In terms of Plaintiff's citation to page 4 of the Third Circuit's opinion, this Court is at a loss to decipher how that language might be relevant to the instant statute of limitations issue. As this Court reads the Third Circuit's opinion, it appears at that point to be addressing the issue of whether or not Plaintiff's complaint was duplicative of his previous filings in this Court, ultimately concluding that it was in fact not duplicative. The only relevance this portion might have to the issue of limitations is that it mentions January 20, 2000 as the date Plaintiff's indictment was dismissed. However, this Court has already assumed that to be the accrual date, so this does not help Plaintiff on this issue.
Plaintiff is correct that the Third Circuit noted on page 5 of its opinion that it was guided "to some extent by the real possibility that Weinstein filed his complaint in the Southern District of New York" just before the statute of limitations expired. Weinstein v. Bissell, Civil No. 03-2595 at 5 (3d Cir., March 2, 2004) (emphasis added). However, the Third Circuit went on to caution that they "merely conclude that [Plaintiff] has made a colorable argument," and then specifically stated that they "express no view on whether the complaint states a claim upon which relief may be granted in all other respects, and thus would survive a motion to dismiss pursuant to Federal Rule of Civil Procedure 12(b)(6). We also leave that determination to the District Court in the first instance." Id. at 5-6. Therefore, although the Third Circuit did in fact believe that it was possible that Plaintiff filed his complaint in a timely manner, that issue was not before them on appeal and they did not decide it.

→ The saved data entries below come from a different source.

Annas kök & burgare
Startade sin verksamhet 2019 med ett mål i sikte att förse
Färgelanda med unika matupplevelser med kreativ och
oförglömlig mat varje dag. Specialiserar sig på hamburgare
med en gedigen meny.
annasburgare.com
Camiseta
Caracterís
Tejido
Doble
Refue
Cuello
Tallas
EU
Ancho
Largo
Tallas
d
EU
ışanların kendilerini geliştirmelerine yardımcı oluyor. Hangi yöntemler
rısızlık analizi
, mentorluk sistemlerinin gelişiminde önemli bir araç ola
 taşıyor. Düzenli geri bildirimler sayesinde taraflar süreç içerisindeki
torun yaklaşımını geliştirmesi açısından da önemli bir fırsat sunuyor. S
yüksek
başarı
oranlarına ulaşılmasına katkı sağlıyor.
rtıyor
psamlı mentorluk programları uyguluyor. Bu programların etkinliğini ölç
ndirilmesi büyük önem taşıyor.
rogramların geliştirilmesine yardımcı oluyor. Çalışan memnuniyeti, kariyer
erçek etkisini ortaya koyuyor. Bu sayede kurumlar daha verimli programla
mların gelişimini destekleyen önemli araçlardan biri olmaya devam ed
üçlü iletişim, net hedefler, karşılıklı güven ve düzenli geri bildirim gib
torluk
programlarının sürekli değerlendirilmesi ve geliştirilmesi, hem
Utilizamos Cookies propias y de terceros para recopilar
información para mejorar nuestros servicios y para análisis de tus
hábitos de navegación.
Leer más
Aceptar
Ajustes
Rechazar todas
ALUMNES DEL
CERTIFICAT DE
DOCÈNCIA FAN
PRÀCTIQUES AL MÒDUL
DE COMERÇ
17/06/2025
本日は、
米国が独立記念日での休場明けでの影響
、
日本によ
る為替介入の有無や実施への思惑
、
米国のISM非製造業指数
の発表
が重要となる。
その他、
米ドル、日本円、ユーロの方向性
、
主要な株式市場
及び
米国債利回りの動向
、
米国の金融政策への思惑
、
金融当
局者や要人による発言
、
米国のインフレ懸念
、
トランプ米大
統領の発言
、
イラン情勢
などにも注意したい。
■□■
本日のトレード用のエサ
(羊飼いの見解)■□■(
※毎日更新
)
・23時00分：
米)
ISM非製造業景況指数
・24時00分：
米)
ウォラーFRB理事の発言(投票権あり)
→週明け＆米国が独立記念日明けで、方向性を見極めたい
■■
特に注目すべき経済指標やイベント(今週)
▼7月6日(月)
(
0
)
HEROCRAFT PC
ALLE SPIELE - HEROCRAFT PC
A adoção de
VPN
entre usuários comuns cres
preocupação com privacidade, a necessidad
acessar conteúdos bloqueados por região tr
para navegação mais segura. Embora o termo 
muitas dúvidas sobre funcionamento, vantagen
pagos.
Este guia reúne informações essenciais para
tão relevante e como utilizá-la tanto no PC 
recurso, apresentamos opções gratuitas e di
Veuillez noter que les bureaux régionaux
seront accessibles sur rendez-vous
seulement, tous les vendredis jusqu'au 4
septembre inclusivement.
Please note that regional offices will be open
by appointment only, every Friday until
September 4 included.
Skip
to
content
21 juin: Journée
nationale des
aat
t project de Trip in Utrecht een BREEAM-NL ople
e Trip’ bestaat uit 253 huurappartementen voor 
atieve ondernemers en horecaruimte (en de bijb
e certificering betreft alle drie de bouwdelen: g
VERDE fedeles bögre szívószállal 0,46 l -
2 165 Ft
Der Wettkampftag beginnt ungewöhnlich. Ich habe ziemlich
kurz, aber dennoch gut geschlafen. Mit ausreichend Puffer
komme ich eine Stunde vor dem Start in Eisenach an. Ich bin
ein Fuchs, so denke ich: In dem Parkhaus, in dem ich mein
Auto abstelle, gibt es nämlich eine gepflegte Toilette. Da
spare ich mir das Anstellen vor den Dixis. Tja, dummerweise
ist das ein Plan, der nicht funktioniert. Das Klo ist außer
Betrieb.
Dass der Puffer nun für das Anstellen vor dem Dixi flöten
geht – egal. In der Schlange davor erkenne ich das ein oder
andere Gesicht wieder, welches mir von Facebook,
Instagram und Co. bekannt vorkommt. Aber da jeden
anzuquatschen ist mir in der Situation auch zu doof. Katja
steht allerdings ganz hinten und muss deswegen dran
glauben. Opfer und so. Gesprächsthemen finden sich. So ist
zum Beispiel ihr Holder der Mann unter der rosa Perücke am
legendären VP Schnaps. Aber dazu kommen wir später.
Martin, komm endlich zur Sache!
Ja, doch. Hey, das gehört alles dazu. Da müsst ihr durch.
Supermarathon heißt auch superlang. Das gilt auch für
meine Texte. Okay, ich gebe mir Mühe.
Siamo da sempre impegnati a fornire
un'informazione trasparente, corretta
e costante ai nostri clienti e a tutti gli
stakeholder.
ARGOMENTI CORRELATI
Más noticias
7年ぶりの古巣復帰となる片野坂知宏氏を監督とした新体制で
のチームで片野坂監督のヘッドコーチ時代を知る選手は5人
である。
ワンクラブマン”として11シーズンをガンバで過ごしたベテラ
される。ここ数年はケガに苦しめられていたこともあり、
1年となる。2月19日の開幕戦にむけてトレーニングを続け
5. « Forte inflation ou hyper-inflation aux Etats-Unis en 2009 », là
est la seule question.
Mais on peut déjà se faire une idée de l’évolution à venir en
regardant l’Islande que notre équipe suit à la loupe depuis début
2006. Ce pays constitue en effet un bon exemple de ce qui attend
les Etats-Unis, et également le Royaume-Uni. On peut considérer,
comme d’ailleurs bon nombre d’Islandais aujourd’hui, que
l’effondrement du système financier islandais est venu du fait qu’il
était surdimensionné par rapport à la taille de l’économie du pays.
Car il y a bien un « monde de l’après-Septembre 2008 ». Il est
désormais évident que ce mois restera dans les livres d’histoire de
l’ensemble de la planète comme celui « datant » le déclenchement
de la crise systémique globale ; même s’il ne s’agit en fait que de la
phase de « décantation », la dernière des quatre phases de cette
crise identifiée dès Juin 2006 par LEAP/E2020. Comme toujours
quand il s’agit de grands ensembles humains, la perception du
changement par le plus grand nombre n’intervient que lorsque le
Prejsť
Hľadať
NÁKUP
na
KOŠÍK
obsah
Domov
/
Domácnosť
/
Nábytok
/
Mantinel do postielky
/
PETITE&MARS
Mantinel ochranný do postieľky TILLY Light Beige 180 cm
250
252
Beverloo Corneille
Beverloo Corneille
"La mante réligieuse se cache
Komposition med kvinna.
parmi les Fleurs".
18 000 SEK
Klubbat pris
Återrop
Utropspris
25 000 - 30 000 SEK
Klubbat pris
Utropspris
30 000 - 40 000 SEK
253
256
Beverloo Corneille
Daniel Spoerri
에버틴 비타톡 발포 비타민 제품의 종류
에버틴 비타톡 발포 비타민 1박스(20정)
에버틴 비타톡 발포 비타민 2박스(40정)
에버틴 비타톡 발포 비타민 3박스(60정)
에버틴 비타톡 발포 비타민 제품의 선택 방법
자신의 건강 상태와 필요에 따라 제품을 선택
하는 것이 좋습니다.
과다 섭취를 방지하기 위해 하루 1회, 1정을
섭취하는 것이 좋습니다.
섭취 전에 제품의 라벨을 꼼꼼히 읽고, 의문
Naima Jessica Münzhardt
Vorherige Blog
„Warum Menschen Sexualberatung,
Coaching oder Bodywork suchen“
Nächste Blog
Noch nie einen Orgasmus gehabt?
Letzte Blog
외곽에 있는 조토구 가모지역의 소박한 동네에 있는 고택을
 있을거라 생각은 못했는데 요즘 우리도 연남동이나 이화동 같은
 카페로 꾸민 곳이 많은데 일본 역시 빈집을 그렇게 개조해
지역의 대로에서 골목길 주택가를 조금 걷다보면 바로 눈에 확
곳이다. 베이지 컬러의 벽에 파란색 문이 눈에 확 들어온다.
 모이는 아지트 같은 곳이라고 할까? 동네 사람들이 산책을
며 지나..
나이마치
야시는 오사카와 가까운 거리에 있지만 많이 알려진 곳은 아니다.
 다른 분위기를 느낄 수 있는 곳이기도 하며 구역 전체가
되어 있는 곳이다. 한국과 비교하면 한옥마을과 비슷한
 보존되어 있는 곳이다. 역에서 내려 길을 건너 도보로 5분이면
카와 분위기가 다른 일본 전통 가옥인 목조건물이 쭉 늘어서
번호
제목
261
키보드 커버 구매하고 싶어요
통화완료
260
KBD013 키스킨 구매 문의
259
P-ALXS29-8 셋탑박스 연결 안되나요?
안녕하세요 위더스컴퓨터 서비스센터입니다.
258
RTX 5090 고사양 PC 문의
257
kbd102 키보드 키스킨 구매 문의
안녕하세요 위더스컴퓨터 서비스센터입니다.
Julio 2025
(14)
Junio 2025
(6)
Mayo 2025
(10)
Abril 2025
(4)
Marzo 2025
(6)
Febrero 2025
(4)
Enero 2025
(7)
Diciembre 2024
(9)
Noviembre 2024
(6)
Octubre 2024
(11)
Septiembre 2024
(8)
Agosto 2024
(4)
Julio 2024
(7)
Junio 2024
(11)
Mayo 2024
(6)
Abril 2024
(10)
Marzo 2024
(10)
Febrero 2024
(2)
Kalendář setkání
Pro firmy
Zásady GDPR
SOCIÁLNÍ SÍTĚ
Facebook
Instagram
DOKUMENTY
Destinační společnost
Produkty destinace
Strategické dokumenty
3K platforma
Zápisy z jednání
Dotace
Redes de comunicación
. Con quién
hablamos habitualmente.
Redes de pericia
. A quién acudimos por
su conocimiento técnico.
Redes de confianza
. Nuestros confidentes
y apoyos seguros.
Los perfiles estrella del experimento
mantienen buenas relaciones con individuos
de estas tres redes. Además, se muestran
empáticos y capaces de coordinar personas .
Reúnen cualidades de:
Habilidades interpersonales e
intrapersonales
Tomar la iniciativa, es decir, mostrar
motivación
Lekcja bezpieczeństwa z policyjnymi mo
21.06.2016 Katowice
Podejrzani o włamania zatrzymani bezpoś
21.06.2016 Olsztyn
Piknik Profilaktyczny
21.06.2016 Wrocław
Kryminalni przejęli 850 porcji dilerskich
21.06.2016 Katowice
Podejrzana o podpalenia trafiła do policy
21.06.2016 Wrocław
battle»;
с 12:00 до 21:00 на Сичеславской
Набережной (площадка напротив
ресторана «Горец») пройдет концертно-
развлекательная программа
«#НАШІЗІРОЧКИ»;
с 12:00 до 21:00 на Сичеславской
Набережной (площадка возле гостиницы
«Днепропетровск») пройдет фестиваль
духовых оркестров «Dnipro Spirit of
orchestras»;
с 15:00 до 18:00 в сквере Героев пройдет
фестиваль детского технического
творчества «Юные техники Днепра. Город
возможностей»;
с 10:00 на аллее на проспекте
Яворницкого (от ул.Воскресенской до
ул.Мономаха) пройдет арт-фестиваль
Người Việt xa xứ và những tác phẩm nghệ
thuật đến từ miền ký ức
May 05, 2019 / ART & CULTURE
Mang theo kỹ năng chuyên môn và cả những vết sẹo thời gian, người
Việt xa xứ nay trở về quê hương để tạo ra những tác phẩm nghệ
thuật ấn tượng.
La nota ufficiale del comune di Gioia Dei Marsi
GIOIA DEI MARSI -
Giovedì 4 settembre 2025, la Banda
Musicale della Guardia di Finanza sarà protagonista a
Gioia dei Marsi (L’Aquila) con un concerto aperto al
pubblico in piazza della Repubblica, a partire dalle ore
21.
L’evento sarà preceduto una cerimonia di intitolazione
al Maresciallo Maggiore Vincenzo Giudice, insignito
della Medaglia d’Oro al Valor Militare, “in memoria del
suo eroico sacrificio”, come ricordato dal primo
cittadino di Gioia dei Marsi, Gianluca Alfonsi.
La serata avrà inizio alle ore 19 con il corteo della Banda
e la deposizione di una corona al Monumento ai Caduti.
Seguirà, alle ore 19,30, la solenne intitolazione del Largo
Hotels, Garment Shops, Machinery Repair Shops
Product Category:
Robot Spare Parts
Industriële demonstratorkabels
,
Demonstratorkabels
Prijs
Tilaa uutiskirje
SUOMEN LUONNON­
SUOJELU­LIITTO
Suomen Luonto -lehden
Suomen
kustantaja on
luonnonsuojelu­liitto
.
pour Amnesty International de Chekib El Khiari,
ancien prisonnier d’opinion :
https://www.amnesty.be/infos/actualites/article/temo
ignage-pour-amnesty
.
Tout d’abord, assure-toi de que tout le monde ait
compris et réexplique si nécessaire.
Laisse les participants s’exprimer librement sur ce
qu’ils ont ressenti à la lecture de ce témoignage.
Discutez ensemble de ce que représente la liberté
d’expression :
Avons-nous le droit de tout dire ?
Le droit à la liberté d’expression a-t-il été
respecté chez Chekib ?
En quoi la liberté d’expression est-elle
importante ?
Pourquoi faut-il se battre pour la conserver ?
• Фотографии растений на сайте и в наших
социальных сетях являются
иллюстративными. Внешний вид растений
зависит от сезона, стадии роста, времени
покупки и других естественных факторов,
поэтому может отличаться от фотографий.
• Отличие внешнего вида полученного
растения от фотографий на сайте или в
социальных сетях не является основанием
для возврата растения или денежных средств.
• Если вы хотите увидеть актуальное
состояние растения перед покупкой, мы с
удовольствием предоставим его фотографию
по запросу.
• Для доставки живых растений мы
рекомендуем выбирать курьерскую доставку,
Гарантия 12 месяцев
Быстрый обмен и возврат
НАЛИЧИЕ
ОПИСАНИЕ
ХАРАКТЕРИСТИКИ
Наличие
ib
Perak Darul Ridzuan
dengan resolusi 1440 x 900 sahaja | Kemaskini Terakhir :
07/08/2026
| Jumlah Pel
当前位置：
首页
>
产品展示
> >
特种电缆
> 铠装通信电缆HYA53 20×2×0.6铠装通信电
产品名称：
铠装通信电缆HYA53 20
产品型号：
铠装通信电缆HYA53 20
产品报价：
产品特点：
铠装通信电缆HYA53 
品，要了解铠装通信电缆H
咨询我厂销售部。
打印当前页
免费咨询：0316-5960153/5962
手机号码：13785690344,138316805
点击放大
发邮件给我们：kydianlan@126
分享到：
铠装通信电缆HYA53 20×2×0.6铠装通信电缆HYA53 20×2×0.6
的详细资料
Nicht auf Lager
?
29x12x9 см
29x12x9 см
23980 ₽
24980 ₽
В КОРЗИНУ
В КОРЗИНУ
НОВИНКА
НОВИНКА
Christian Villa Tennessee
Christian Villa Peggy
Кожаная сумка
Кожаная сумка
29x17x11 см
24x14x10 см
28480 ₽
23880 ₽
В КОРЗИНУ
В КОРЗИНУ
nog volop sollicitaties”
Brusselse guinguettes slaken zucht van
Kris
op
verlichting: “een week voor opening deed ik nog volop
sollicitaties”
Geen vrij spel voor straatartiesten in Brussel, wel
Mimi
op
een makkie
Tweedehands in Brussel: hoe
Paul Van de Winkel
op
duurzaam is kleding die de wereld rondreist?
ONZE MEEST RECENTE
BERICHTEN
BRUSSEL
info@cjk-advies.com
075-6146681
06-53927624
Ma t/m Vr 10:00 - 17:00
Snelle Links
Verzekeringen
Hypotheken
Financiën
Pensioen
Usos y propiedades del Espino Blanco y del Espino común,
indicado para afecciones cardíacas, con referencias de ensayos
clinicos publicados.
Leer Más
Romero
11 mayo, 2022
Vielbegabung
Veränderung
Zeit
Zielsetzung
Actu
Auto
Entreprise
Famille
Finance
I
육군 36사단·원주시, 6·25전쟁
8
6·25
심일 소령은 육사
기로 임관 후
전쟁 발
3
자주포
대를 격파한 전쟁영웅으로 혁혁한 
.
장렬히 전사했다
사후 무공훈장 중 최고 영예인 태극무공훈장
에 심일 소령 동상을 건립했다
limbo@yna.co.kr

Thus, it is in this Court's discretion to determine whether or not Plaintiff filed this action within the statute of limitations period.
This Court finds that Plaintiff brought the instant action more than three years after his indictment was dismissed. As such, it was not filed within the two-year statute of limitations period for civil rights actions brought pursuant to 42 U.S.C. § 1983. Therefore, the Court will dismiss Plaintiff's claims against the Defendants who raised the statute of limitations defense.
CONCLUSION:
For the foregoing reasons, the Court finds that Plaintiff's complaint is time-barred under the two-year statute of limitations for § 1983 civil right actions. The Court will thus grant the motion by Defendant April Cordts to dismiss or in the alternative for summary judgment [docket #79]; grant the motion by Defendants Louis Locascio, Leonard Arnold, Craig Barto, Wayne Forrest, and Lauri Melillo to dismiss [docket #83], and grant the motion by Defendants Franklin Township and Mark Lewis to dismiss [docket #131]. The motion by Defendants Franklin Township and Mark Lewis to amend/correct their answer to the complaint and for leave to file a third party complaint [docket #138] will therefore be dismissed as moot.